_To do_:
Carry on the wireless communication patent text from the point where it stops.

_Source text_:
Those of skill in the art will understand that the various illustrative logical blocks, modules, circuits, and steps described herein can be implemented as hardware, software, or combinations of both. To clearly illustrate this interchangeability of hardware and software, various illustrative components, blocks, modules, circuits, and steps have been described above generally in terms of their function sets. Whether such a feature set is implemented as hardware or software depends on the specific application and design constraints imposed on the overall system. Those skilled in the art may implement the described function sets in varying ways for each particular application, but such design decisions should not be interpreted as causing a departure from the scope of this application.

The various illustrative logical blocks, modules, and circuits described in this application may be implemented or performed in general-purpose processors, digital signal processors (DSPs), application specific integrated circuits (ASICs), field programmable gate arrays (FPGAs) or other programmable logic devices, discrete gates or transistor logisc, discrete hardware components, or any combination thereof designed to perform the functions described herein. A general-purpose processor may be a microprocessor, but in the alternative, the processor may be any conventional processor, controller, microcontroller, or state machine. A processor may also be implemented as a combination of computing devices, such as a combination of a DSP and a microprocessor, multiple microprocessors, one or more microprocessors cooperating with a DSP core, or any other such configuration.

The steps of a method or algorithm described herein may be embodied directly in hardware, in a software module executed by a processor, or in a combination of the two. A software module may reside in RAM memory, flash memory, ROM memory, EPROM memory, EEPROM memory, registers, hard disk, removable disk, or any other form of storage medium known in the art. An exemplary storage medium is coupled to the processor such the processor can read information from, and write information to, the storage medium. In the alternative, the storage medium may be integrated into the processor. The processor and storage medium may reside in the ASIC. The ASIC may reside in the user terminal. In the alternative, the processor and storage medium may reside in the user terminal as discrete components.

In one or more exemplary designs, the functions may be implemented in hardware, software, firmware, or any combination thereof. If implemented in software, the functions may be stored on or transmitted over as one or more instructions or code in a computer-readable medium. Computer-readable media comprises both computer storage media and communication media including any medium that facilitates transfer of a computer program from one place to another. A storage medium can be any available medium that can be accessed by a general purpose or special purpose computer.

The above description is only exemplary embodiments of the present invention and is not intended to limit the scope of the present invention, which is defined by the appended claims.

Claims (15)

1. A method performed by a first node in a wireless communication system, the method comprising:

   receiving a first message from a second node, wherein the first message is determined based on information related to service features of the first node; and

   performing reception and transmission of data and/or signal based on the first message.

_Provided material_:
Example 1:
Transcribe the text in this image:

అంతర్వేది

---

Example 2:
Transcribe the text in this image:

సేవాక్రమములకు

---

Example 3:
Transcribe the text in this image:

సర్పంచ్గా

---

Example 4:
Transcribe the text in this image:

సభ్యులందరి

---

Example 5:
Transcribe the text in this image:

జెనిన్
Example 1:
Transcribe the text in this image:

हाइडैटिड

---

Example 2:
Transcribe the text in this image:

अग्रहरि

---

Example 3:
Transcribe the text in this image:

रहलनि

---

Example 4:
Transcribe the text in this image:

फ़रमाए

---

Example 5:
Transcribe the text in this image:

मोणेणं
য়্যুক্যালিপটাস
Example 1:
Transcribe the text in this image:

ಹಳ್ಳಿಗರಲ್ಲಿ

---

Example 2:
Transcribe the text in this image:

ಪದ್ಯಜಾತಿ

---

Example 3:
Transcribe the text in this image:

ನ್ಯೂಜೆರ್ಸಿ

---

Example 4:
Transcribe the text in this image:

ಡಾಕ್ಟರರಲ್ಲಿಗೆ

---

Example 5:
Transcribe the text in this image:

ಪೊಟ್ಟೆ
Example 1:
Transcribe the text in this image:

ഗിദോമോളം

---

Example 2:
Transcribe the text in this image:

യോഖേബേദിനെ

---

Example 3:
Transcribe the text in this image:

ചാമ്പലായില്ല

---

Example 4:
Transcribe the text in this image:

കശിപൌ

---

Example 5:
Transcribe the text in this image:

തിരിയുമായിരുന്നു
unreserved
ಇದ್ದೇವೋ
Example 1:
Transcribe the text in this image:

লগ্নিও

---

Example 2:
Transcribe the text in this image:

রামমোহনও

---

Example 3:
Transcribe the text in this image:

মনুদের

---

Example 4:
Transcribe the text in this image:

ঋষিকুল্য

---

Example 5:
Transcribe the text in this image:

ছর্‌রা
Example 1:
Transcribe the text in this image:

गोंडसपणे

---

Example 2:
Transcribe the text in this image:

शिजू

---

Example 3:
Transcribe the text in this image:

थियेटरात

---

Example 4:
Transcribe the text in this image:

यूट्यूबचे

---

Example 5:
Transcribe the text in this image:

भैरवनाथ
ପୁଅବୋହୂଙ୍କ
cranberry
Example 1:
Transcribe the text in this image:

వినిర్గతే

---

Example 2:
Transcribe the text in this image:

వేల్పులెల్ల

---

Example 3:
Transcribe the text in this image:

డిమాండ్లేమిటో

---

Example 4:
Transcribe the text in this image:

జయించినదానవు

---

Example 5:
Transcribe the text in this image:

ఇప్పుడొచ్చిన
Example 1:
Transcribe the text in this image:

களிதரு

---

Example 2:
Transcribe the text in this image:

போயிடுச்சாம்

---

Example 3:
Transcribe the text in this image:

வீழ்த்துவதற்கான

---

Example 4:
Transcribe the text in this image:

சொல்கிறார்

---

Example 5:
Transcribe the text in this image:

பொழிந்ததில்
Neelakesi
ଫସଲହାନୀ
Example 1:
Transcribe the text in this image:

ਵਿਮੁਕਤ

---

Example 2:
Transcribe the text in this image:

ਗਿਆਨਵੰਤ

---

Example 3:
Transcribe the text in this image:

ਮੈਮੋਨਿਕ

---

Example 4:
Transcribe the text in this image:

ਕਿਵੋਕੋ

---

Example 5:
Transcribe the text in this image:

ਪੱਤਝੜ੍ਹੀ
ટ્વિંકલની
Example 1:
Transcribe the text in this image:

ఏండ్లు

_Answer to the task_:
2. The method of claim 1, wherein the first message comprises at least one of the following information:

   first number information for indicating a number of a system frame;

   second number information, which indicates the number information of a reference system frame;

   transmission period information, which is used to indicate period-related information related to the first node performing the reception and transmission of data and/or signal;

   first information, which is used to indicate configuration information related to the first node performing the reception and transmission of data and/or signal;

   third configuration information, which is used to indicate configuration information related to the first node performing Physical Downlink Control Channel (PDCCH) monitoring;

   first timer information, which is used to indicate configuration information related to a first timer, the first timer being the time when the first node performs the reception and transmission of data and/or signal or the time of switching the configuration;

   second timer information, which is used to indicate configuration information related to a second timer, the second timer being the time using the configuration when the first node performs the reception and transmission of data and/or signal; and

   configuration information for Discontinuous Reception (DRX), which is used to indicate configuration information related to the first node performing the DRX.
3. The method of claim 2, wherein the transmission period information comprises at least one of the following information:

   first period information, which is used to indicate information related to a first period, the first period being a period corresponding to the first node performing the reception and transmission of data and/or signal;

   first offset information, which is used to indicate offset information related to the first period;

   second period information, which is used to indicate information related to a second period used within the first period; and

   second offset information, which is used to indicate offset information related to the second period.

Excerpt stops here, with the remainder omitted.